%%
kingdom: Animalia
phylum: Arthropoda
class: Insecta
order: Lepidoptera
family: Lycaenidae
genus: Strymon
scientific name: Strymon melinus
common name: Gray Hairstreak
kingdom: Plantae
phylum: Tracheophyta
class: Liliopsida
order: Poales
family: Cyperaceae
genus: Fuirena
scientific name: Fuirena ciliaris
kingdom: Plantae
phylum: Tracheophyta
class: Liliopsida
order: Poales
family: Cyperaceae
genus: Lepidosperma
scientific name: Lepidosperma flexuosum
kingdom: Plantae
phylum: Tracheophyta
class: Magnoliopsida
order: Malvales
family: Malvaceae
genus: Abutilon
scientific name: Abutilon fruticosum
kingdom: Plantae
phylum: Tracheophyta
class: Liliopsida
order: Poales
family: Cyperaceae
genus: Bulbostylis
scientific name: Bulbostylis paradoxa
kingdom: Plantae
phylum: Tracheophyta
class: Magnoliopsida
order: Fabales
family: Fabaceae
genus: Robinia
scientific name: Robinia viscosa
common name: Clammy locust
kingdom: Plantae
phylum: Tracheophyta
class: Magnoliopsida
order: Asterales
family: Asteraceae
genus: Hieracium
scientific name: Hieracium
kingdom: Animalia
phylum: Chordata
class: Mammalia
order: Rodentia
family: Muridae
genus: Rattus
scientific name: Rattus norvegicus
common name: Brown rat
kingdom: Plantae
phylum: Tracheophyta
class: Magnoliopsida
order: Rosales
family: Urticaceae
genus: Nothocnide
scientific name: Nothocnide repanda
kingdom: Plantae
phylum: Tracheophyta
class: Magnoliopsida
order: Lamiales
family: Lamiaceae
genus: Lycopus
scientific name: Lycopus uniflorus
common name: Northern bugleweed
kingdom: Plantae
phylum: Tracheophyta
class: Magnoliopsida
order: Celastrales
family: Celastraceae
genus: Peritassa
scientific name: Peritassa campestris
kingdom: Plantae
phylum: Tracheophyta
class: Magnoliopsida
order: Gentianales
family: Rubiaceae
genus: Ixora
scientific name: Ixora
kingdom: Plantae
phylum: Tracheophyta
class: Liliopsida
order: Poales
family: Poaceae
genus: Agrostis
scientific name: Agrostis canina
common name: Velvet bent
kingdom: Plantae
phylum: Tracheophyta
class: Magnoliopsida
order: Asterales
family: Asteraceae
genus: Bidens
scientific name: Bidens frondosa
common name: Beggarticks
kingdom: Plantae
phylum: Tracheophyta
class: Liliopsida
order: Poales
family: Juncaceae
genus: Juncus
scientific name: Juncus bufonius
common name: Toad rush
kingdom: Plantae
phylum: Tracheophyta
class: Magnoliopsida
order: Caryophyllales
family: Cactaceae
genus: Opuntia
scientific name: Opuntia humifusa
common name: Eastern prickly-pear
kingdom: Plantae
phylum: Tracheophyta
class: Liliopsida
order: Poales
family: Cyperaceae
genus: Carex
%%
Copy out each line of the data above that contains the string "common", matching uppercase and lowercase exactly.

common name: Gray Hairstreak
common name: Clammy locust
common name: Brown rat
common name: Northern bugleweed
common name: Velvet bent
common name: Beggarticks
common name: Toad rush
common name: Eastern prickly-pear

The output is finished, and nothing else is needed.